=== EXERCISE DETAILS ===
Continue the news piece on the GaitKeeper motion capture system from where it stops.

=== PASSAGE SHOWN ===
------------------------------

BOSTON — A speaker here at the American Orthotic and Prosthetic Association National Assembly presented the GaitKeeper – a motion capture system used to demonstrate variable cadence during the activities of daily living in patients with lower limb loss. The device consists of a computer-controlled camera system and in-shoe force sensing via an ankle-mounted wireless module.
Wilson Steele, director of engineering and cofounder of Anatomical Engineering, conducted a study of 47 patients, whose gait data was recorded 67 times at three sites using the GaitKeeper. There was no separation by K-level and payer nomenclature did not qualify. Researchers defined measurable cadence units as steps-per-minute, meters-per-second and meters-per-step.
“The data exhibited some scatter,” Steele said. “We now have to break it down into an agreed upon number of distinct and possibly overlapping groups.”

------------------------------

=== EXERCISE DATA ===

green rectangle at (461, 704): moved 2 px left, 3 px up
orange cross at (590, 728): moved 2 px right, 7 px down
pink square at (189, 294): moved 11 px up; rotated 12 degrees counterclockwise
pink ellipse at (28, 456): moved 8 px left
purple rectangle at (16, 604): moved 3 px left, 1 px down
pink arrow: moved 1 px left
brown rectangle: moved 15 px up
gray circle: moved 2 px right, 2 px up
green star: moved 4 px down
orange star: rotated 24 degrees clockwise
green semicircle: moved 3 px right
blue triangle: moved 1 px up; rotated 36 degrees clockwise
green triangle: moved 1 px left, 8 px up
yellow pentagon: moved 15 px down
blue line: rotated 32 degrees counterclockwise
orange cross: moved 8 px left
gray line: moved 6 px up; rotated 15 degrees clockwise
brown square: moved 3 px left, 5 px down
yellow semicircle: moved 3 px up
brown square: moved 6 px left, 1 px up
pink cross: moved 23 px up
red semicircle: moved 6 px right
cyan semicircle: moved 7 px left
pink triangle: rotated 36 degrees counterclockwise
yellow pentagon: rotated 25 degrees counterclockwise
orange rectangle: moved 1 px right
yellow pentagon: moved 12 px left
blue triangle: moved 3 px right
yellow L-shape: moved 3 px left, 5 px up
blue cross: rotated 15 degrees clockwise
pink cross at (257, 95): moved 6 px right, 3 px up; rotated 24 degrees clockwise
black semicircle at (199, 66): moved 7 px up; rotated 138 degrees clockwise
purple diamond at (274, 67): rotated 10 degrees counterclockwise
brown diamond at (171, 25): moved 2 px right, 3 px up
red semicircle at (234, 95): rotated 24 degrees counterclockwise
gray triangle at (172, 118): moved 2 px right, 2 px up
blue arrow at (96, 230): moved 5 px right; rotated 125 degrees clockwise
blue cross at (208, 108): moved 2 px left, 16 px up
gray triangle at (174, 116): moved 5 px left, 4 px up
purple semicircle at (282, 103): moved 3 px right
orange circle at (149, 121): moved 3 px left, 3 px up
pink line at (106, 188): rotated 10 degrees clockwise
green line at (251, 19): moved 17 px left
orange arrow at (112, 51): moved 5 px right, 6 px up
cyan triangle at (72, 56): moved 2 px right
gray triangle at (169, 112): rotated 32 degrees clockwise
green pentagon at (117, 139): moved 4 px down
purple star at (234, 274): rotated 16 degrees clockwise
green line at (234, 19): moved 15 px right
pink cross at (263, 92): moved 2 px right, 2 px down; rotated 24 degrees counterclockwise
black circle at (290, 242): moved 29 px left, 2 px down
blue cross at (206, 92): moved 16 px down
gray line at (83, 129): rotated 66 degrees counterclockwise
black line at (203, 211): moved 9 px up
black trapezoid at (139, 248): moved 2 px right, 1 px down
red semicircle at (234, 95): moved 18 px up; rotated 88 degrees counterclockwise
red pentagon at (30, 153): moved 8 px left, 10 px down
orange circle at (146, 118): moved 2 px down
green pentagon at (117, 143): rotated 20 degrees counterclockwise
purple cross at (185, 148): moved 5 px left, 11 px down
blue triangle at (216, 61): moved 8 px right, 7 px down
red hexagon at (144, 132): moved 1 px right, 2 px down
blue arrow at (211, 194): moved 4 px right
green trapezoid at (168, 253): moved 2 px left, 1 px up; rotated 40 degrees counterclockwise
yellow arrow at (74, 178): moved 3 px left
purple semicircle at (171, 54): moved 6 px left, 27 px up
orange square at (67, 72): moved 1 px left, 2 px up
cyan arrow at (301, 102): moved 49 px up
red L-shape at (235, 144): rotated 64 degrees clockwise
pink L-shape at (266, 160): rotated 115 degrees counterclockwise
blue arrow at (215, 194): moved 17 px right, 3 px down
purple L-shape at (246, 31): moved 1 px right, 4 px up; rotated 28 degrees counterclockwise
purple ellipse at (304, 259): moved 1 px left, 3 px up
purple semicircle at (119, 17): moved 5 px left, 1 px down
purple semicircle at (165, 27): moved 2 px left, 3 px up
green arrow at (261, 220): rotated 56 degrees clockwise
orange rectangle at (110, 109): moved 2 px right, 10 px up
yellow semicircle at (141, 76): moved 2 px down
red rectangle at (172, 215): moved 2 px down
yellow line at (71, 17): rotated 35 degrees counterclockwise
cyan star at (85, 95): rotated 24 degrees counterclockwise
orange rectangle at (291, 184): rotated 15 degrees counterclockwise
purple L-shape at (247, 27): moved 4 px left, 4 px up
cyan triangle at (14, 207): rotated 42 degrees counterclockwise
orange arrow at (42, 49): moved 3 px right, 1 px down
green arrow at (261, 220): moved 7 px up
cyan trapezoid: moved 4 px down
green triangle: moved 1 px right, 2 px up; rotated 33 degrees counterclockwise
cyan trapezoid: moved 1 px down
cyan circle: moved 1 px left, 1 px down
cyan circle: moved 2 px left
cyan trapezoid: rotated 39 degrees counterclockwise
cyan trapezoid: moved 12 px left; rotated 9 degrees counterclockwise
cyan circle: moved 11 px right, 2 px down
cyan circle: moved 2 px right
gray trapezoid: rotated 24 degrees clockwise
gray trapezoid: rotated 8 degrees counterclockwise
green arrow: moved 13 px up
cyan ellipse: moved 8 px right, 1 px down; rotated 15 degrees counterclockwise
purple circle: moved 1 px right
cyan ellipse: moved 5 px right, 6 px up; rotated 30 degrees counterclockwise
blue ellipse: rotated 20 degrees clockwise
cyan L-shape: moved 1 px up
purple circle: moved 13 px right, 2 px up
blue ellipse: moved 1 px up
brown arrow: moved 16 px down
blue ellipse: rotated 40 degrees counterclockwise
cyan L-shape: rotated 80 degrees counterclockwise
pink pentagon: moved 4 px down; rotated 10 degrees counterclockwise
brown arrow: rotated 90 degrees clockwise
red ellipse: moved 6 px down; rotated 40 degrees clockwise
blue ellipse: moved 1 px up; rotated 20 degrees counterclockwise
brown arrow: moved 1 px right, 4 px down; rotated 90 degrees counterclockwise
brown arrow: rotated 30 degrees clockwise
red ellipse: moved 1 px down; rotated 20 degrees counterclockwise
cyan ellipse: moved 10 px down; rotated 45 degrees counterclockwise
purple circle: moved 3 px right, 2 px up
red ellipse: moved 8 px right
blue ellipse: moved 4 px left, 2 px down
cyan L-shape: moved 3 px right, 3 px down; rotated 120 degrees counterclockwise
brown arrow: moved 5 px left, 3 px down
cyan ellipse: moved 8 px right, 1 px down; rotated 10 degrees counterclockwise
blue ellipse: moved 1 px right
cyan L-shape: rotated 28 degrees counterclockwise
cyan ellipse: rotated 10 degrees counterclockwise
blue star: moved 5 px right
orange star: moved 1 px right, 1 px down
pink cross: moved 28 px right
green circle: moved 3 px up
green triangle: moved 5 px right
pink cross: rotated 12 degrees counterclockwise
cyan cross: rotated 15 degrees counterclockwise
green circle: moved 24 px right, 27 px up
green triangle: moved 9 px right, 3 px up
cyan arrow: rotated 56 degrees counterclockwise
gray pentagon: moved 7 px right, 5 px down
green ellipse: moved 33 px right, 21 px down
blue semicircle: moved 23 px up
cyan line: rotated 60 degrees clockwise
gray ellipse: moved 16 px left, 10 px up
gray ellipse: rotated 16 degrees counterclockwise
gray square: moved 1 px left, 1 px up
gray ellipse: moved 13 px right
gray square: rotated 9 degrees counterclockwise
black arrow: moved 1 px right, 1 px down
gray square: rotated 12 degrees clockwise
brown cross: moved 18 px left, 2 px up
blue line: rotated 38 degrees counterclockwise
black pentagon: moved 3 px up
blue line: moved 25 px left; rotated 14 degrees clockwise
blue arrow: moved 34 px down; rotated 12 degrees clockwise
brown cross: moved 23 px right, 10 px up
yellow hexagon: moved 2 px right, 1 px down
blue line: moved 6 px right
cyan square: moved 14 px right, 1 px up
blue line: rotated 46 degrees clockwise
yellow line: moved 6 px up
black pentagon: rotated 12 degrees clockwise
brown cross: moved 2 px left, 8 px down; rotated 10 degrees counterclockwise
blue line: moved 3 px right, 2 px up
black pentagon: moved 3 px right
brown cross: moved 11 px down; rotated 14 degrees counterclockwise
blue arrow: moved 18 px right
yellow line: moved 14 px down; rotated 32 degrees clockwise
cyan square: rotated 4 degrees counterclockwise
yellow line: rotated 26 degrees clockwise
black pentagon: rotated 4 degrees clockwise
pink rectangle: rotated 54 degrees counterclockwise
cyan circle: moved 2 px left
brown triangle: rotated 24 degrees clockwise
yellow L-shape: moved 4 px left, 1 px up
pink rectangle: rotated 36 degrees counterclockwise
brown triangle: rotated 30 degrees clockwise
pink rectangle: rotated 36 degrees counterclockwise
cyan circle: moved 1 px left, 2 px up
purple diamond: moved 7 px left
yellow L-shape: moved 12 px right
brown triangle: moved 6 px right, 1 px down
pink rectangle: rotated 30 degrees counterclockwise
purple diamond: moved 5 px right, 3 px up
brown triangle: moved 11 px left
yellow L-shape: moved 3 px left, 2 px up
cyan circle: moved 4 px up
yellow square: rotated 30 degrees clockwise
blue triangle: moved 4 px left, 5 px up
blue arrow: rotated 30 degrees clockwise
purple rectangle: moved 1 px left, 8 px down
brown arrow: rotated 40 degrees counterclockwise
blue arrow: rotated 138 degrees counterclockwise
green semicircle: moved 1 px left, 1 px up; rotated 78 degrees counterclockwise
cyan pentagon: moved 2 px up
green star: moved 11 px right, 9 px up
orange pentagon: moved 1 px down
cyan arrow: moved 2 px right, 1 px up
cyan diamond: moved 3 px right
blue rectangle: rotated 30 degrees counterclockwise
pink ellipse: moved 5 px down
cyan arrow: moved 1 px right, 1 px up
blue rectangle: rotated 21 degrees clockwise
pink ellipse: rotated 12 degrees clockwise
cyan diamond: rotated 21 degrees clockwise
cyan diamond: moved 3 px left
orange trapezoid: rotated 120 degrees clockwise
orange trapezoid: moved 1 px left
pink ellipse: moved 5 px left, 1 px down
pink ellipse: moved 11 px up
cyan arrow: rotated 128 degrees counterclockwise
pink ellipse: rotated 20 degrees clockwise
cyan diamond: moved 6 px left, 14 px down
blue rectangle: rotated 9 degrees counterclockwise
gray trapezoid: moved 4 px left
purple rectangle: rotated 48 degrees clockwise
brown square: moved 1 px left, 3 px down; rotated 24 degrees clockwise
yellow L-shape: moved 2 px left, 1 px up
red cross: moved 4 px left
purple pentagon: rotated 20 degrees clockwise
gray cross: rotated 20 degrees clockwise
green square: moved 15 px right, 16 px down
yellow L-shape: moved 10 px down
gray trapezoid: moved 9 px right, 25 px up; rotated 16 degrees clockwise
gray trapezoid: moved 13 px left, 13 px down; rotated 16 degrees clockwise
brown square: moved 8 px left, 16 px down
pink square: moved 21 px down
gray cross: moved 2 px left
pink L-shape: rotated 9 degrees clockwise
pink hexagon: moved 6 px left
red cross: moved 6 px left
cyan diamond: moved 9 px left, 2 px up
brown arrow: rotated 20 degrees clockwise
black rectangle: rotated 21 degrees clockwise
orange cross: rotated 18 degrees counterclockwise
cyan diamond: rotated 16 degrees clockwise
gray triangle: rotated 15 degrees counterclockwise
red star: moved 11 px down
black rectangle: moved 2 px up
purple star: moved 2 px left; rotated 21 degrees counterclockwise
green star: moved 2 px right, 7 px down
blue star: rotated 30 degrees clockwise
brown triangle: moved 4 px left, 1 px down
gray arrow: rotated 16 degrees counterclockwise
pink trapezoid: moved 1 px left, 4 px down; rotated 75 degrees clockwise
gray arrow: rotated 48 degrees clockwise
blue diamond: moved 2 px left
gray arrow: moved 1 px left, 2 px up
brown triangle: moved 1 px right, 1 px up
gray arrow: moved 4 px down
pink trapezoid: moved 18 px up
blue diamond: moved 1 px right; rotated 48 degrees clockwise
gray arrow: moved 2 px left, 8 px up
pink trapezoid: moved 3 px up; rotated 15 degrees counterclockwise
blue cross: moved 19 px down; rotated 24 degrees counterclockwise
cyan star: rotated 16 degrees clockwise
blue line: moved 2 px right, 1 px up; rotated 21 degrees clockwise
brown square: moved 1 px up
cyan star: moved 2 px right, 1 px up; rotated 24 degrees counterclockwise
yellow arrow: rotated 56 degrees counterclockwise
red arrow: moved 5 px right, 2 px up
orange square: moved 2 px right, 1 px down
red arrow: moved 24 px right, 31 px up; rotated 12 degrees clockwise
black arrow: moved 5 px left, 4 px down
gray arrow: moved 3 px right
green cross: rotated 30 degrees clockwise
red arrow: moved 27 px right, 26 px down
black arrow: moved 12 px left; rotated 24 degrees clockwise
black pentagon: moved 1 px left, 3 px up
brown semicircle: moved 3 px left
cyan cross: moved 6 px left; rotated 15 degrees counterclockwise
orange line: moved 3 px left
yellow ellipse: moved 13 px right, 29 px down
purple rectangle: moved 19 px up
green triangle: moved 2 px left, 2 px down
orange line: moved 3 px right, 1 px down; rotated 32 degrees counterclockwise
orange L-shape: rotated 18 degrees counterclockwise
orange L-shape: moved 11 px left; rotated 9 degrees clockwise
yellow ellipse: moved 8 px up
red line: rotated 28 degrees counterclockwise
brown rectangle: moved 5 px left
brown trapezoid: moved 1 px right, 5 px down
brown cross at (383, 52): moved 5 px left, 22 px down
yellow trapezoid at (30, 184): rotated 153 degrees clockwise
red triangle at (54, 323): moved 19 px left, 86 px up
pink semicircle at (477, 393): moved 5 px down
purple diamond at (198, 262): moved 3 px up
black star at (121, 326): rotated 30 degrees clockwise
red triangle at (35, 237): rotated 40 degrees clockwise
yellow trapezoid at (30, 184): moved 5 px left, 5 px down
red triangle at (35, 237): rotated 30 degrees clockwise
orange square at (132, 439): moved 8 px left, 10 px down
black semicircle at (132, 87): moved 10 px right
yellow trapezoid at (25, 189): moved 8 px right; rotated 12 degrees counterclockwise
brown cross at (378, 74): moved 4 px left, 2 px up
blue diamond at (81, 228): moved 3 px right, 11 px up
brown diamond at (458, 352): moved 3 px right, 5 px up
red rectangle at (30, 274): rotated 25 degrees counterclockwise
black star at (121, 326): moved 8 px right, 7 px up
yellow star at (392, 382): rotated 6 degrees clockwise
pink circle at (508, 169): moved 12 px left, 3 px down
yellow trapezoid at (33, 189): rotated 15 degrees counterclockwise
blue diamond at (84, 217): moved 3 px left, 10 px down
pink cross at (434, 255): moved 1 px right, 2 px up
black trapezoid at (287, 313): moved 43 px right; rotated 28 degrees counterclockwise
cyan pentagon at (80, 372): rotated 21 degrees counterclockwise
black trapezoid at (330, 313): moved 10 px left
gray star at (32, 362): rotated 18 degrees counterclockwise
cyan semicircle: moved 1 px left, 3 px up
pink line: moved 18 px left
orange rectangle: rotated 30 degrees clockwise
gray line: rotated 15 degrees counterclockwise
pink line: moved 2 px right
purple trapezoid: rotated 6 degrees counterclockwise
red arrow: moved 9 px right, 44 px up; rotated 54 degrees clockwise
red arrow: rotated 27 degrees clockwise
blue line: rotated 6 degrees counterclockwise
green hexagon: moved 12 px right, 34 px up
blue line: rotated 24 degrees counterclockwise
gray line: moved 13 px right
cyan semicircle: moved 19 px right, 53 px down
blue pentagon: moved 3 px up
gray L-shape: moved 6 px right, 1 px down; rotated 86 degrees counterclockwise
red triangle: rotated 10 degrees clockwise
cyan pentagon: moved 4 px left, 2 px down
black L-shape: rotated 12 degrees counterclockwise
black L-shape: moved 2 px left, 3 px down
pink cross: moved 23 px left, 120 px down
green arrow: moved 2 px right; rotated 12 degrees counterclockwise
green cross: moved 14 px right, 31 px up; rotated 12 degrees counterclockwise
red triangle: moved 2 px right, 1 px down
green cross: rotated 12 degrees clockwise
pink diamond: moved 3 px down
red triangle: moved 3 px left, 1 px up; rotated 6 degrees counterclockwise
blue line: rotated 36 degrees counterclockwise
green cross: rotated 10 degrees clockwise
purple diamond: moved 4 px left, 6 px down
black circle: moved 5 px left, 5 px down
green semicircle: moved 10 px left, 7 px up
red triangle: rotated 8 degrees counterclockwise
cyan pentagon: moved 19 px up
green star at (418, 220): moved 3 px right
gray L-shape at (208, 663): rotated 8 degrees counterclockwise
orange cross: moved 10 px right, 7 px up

------------------------------

=== EXERCISE OUTPUT ===
While findings suggest the device was able to track cadence, Steele said, “cadence, steps-per-minute, is only one-third of the story, at best. There is more data left to measure.”
Steel said the team will continue to develop the GaitKeeper and new ways to measure cadence in lower limb amputees. – by Shawn M. Carter
Steele W. Evaluation of a simple, low-cost turnkey motion capture system for demonstrating variable cadence and activities of daily living in daily practice. Presented at: American Orthotic and Prosthetic Association National Assembly; Sept. 8-11, 2016; Boston.
Disclosure: Steele reports he is a cofounder and owner of Anatomical Engineering.